Personal information
- Full name: Cornelius John Regan
- Born: 30 September 1934 Palmyra, Western Australia, Australia
- Died: 11 May 2007 (aged 72) Vancouver, British Columbia, Canada

Playing career
- Years: Club / Games (Goals)
- 1953–1965: East Fremantle / 262 (147)

= Con Regan =

Australian rules footballer

Cornelius John "Con" Regan (30 September 1934 – 11 May 2007) was an Australian rules footballer for the East Fremantle Football Club in the West Australian National Football League (WANFL) from 1953 until 1965.

He was the first East Fremantle player to play 250 games and represented Western Australia on 7 occasions, including the state's second ever National Carnival winning team in 1961. He played in the finals in every season that he played, including eight grand finals, but was only part of a successful premiership in 1957. Known primarily as a tough defender, he could also play forward, leading the East Fremantle goalkicking in 1955 with 65 goals.

After retiring from WANFL football he continued to play and coach in Katanning and Donnybrook, where he was stationed as a police officer.

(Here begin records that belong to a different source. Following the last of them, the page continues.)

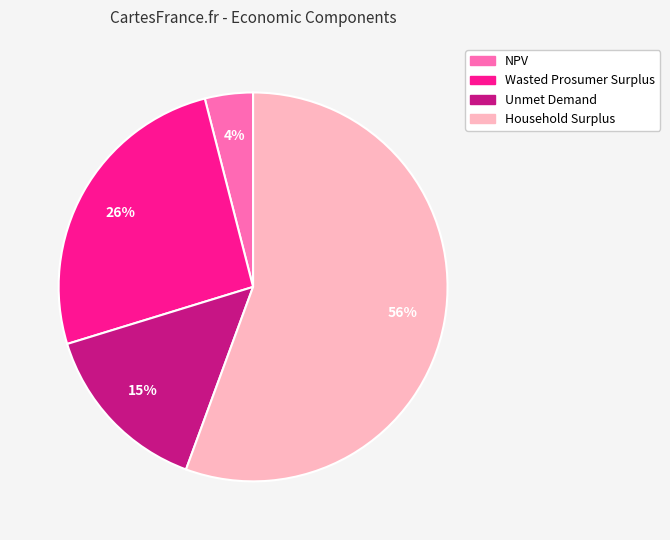

To the nearest percent, what is the difference between the Wasted Prosumer Surplus and NPV slice percentages?

22%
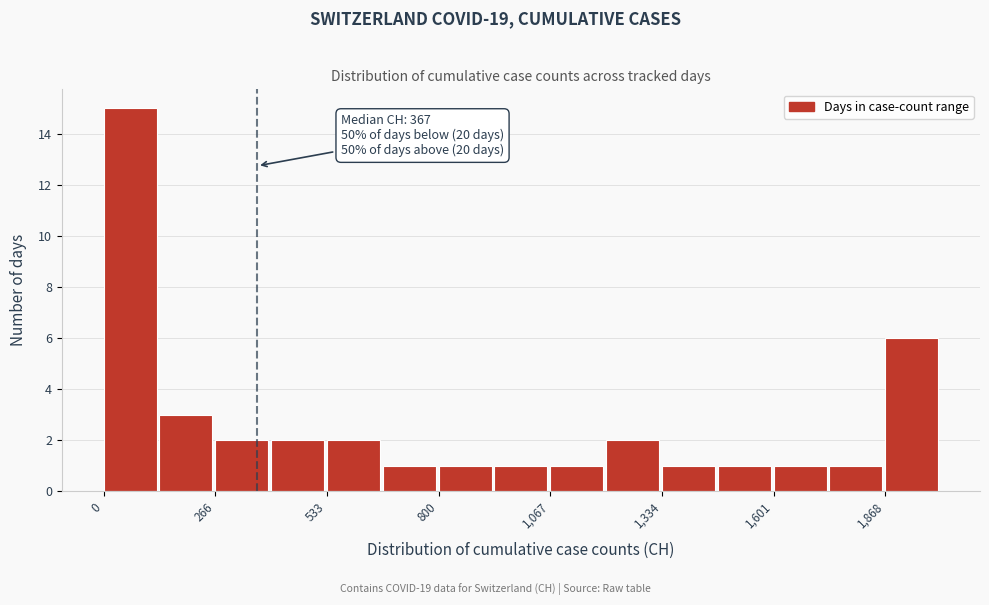

Read against the x-axis, roughly where is the centre of the tallest bar?

50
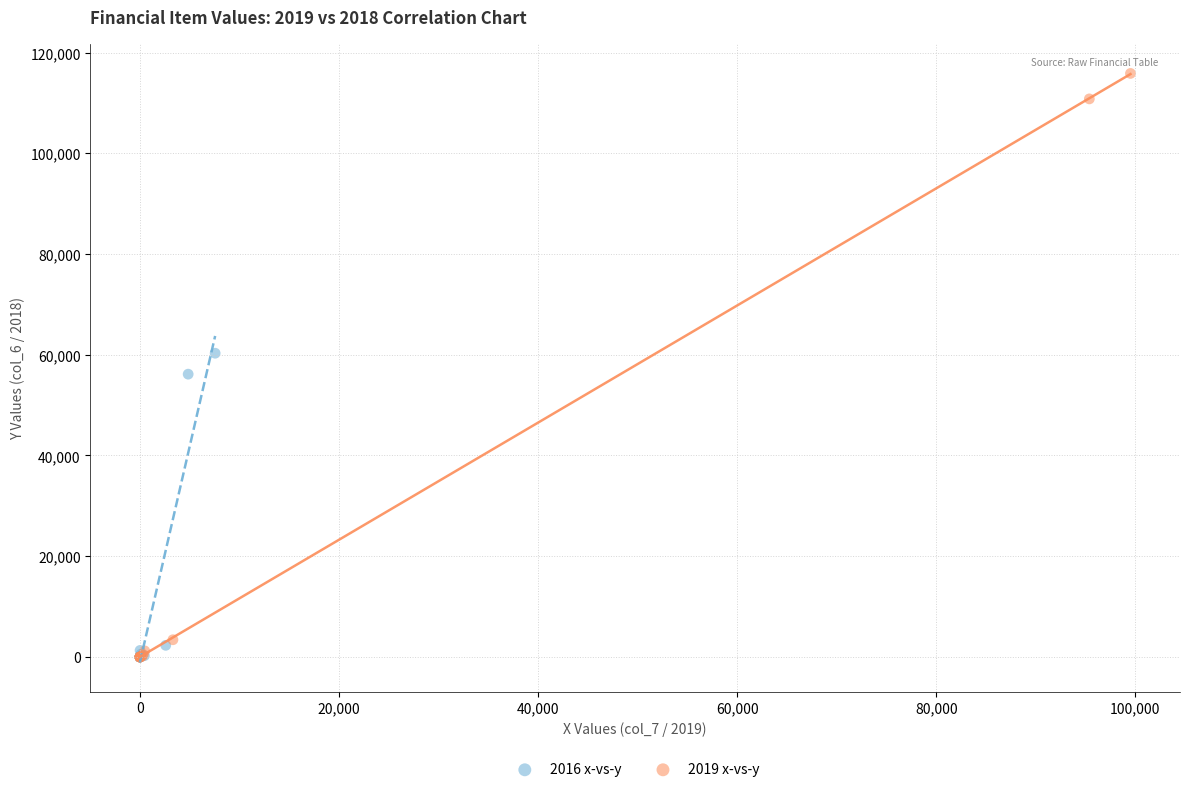

What are all the series names shown in the legend?

2016 x-vs-y, 2019 x-vs-y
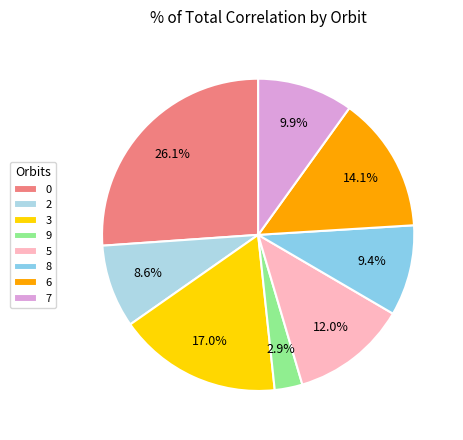

Is there any slice that represents more than half of the pie?

No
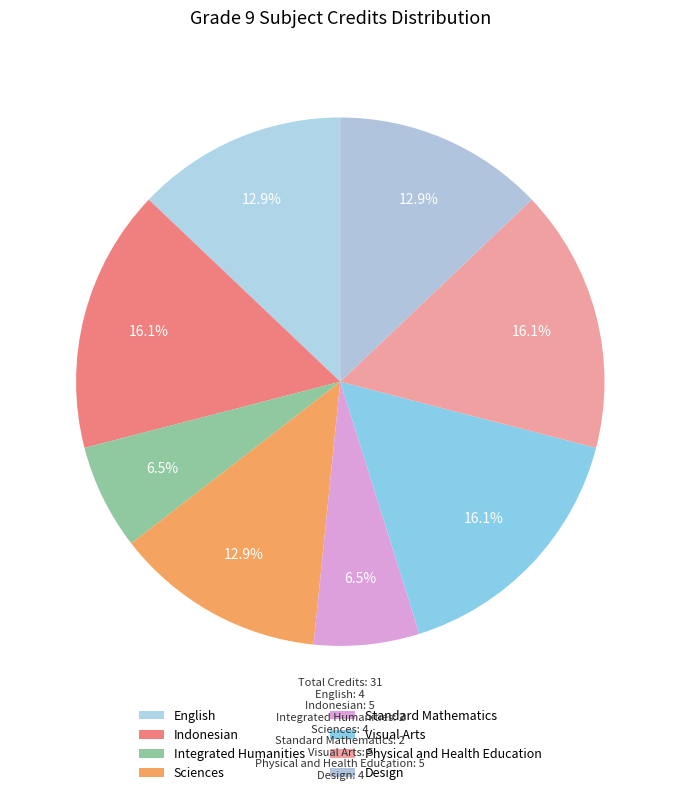

True or false: English accounts for 22% of the total.

False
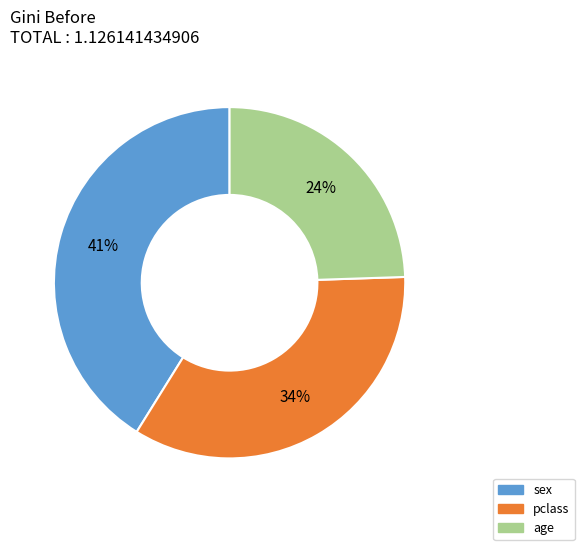

Count the number of slices in the pie.

3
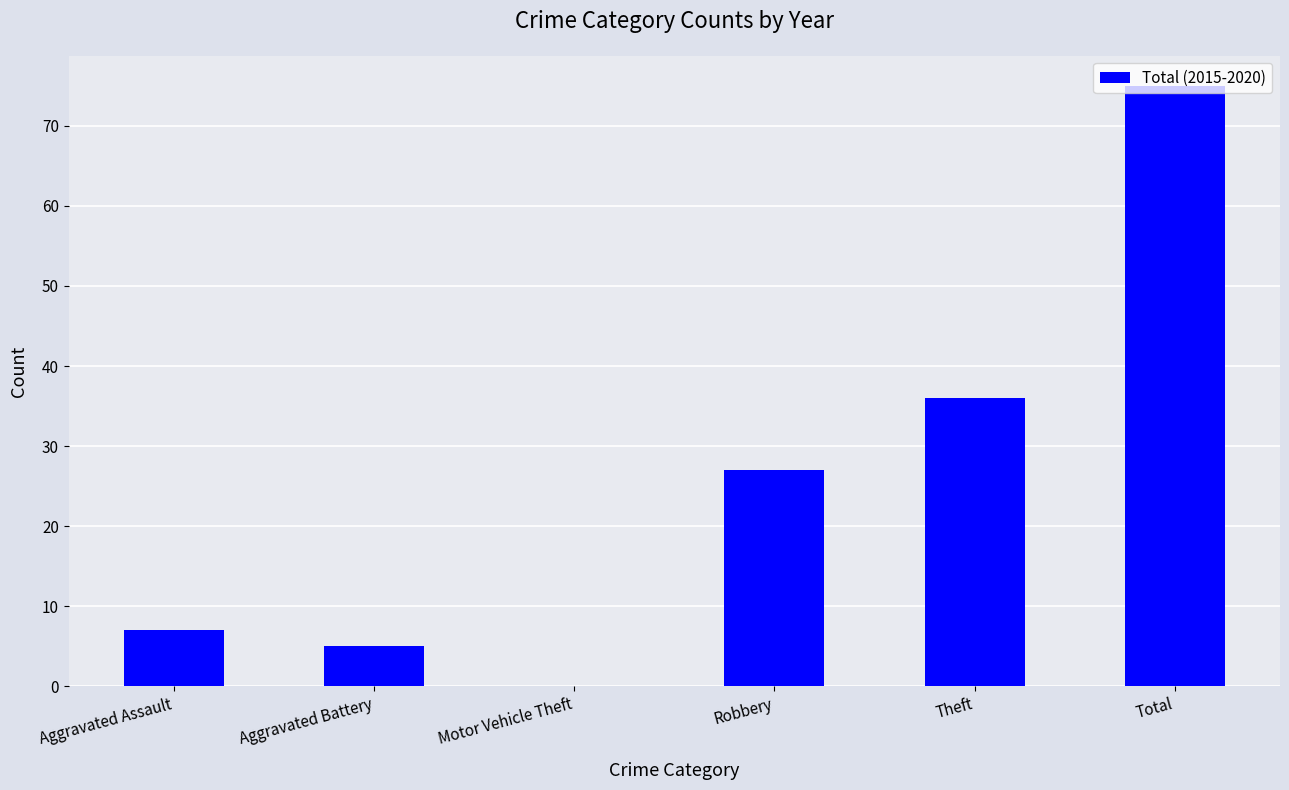

Between Robbery and Aggravated Battery, which is larger?

Robbery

He is a life member of East Fremantle Football Club, a legend in the Fremantle Football Hall of Legends, a member of both the WAFL 200 Club and the Fremantle City Hall of Fame. He was named as the full back in East Fremantle's Team of the Century in 1997. In 1995 he became the Fremantle Football Club's inaugural team manager and was awarded the Jack Titus Award in 2003 by the Australian Football League as recognition of outstanding service to football. He was also a vice-patron of the club.

Many other members of his extended family also played football and other sports in Fremantle, including former AFL players Daniel Kerr and Shaun McManus, and the women's football player Sam Kerr.

Following his death whilst on holiday in Canada with his wife Beryl, the Fremantle Football Club paid tribute to Regan by wearing black armbands and having a minute of silence before their Round 7 game against Hawthorn at Subiaco Oval on 12 May 2007.